Saved entries
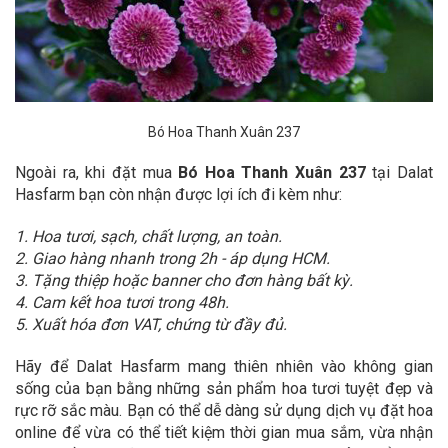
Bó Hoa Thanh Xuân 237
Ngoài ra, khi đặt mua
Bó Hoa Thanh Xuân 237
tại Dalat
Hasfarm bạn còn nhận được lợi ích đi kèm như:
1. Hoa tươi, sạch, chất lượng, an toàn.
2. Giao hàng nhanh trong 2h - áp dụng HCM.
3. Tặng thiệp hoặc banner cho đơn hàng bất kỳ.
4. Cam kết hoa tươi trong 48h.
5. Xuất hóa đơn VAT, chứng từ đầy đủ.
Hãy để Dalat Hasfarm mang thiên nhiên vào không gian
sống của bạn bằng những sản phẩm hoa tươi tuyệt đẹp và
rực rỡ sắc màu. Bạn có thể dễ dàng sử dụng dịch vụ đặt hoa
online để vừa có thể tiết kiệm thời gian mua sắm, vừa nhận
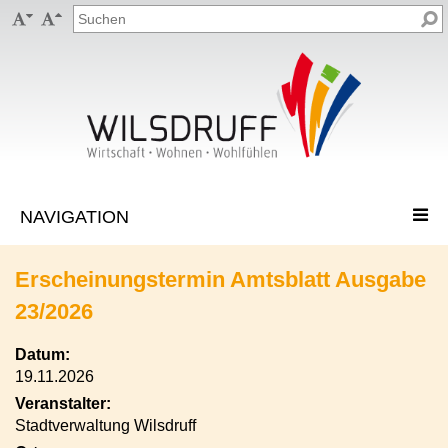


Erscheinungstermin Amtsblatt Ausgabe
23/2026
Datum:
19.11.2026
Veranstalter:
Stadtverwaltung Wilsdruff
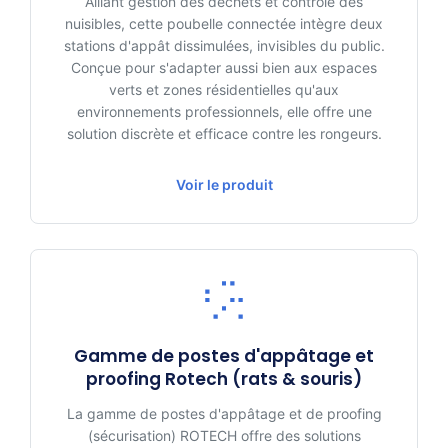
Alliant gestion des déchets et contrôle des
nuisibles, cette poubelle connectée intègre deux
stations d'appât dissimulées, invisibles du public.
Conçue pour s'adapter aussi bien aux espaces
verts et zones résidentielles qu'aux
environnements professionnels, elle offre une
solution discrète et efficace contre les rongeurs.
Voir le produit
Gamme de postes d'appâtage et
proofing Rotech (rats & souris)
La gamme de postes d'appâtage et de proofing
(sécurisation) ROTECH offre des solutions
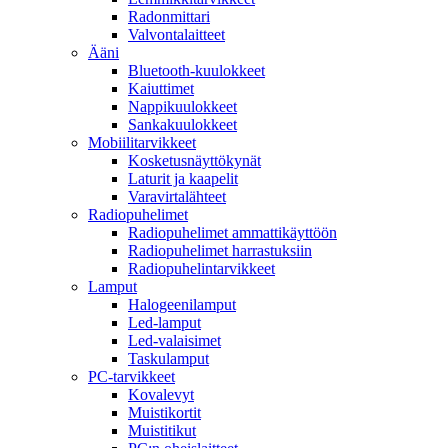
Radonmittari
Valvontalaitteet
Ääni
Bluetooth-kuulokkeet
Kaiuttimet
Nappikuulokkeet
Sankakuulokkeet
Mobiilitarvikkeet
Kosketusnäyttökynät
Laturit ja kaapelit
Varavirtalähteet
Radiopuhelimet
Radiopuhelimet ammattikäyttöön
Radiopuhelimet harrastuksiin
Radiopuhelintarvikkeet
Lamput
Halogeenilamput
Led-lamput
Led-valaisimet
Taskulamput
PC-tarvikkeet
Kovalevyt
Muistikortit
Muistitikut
---
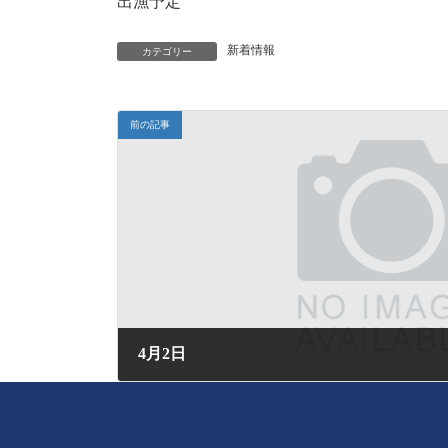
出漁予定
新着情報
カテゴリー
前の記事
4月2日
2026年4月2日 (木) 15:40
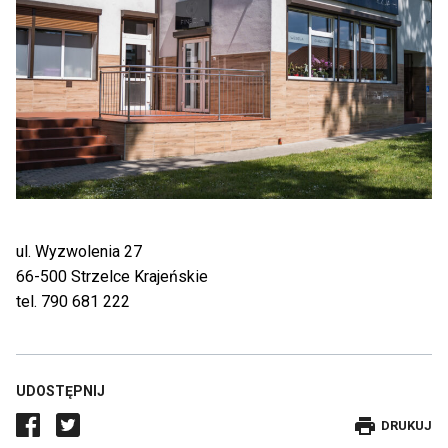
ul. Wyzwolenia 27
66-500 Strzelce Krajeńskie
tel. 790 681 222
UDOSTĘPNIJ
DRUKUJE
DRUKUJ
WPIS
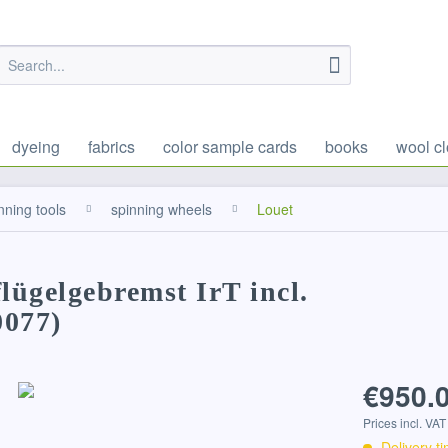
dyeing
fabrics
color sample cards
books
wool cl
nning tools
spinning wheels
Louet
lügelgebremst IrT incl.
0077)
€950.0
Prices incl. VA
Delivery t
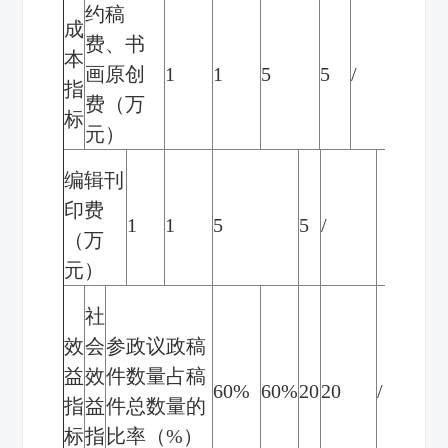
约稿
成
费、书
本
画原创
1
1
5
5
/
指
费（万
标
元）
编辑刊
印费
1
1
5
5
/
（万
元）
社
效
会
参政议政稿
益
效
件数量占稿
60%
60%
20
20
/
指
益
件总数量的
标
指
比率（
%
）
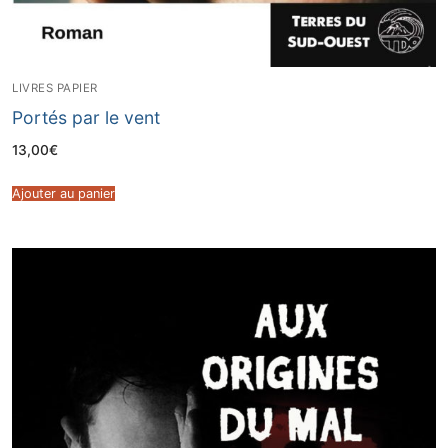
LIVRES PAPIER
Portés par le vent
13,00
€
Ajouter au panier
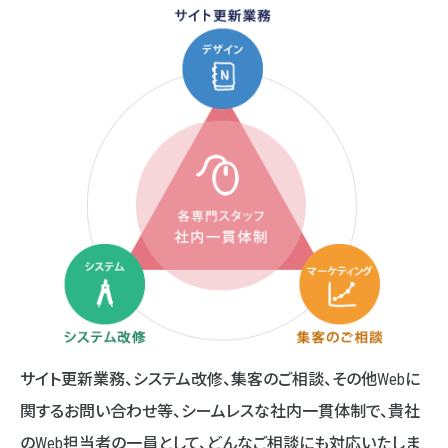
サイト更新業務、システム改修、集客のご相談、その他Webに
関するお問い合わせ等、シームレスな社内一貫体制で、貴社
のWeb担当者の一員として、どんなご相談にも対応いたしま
* * *
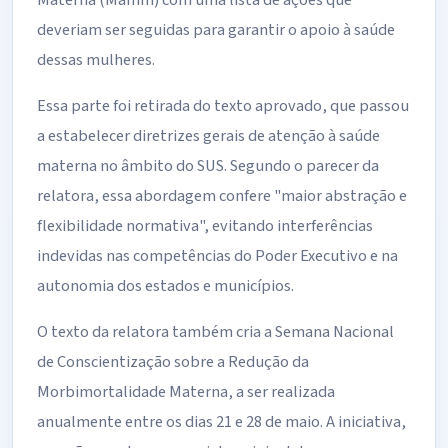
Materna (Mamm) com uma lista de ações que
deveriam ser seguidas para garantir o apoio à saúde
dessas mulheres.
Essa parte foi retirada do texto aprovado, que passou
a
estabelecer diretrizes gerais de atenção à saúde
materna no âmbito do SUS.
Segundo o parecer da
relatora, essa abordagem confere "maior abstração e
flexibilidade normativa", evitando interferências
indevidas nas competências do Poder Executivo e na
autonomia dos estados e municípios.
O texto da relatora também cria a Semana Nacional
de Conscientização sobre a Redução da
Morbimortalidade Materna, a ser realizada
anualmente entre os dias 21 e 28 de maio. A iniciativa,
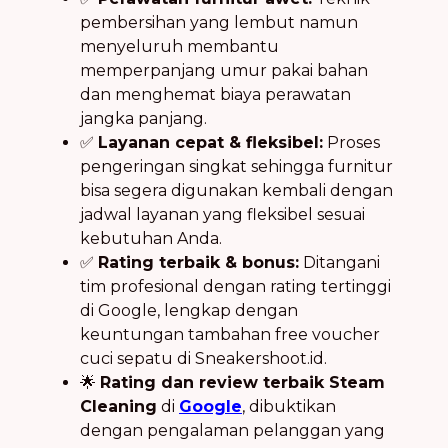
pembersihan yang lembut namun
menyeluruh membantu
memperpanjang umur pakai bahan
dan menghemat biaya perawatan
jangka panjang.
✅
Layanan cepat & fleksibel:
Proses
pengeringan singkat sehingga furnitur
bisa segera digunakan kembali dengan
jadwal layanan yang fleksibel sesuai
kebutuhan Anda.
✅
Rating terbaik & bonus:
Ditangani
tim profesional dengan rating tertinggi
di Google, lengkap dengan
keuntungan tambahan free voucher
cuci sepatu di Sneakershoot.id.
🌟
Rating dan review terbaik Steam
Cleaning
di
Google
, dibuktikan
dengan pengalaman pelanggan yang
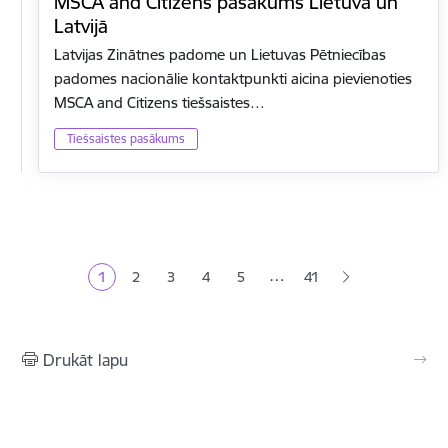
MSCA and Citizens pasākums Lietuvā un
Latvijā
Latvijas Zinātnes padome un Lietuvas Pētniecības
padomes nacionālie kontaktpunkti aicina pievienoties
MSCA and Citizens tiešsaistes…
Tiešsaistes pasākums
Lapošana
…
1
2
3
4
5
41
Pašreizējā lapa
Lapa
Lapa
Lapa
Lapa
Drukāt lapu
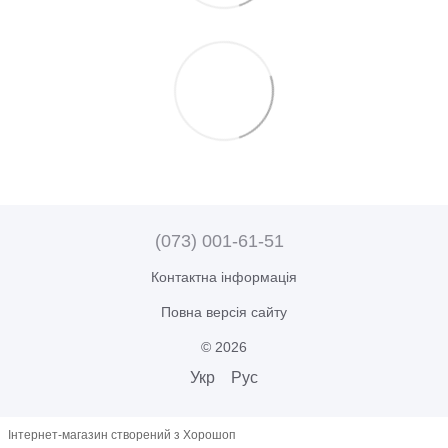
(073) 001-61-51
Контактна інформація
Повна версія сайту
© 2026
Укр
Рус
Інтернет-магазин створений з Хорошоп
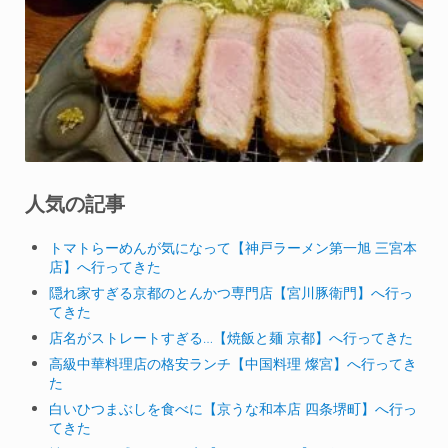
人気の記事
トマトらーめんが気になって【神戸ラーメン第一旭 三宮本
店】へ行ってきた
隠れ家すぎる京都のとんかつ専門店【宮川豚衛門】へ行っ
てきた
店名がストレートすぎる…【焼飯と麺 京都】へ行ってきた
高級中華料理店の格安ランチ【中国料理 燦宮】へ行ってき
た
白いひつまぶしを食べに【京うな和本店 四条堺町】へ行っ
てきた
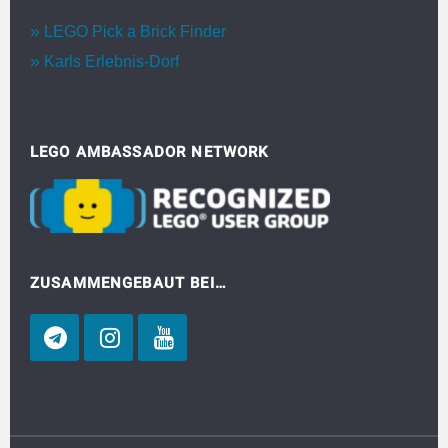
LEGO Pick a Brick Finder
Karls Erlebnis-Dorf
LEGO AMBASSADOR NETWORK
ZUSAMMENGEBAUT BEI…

● **How to complete this task**
Go through the entries and return each line where the word "proofing" occurs.

● **Solution for this task**
proofing Rotech (rats & souris)
La gamme de postes d'appâtage et de proofing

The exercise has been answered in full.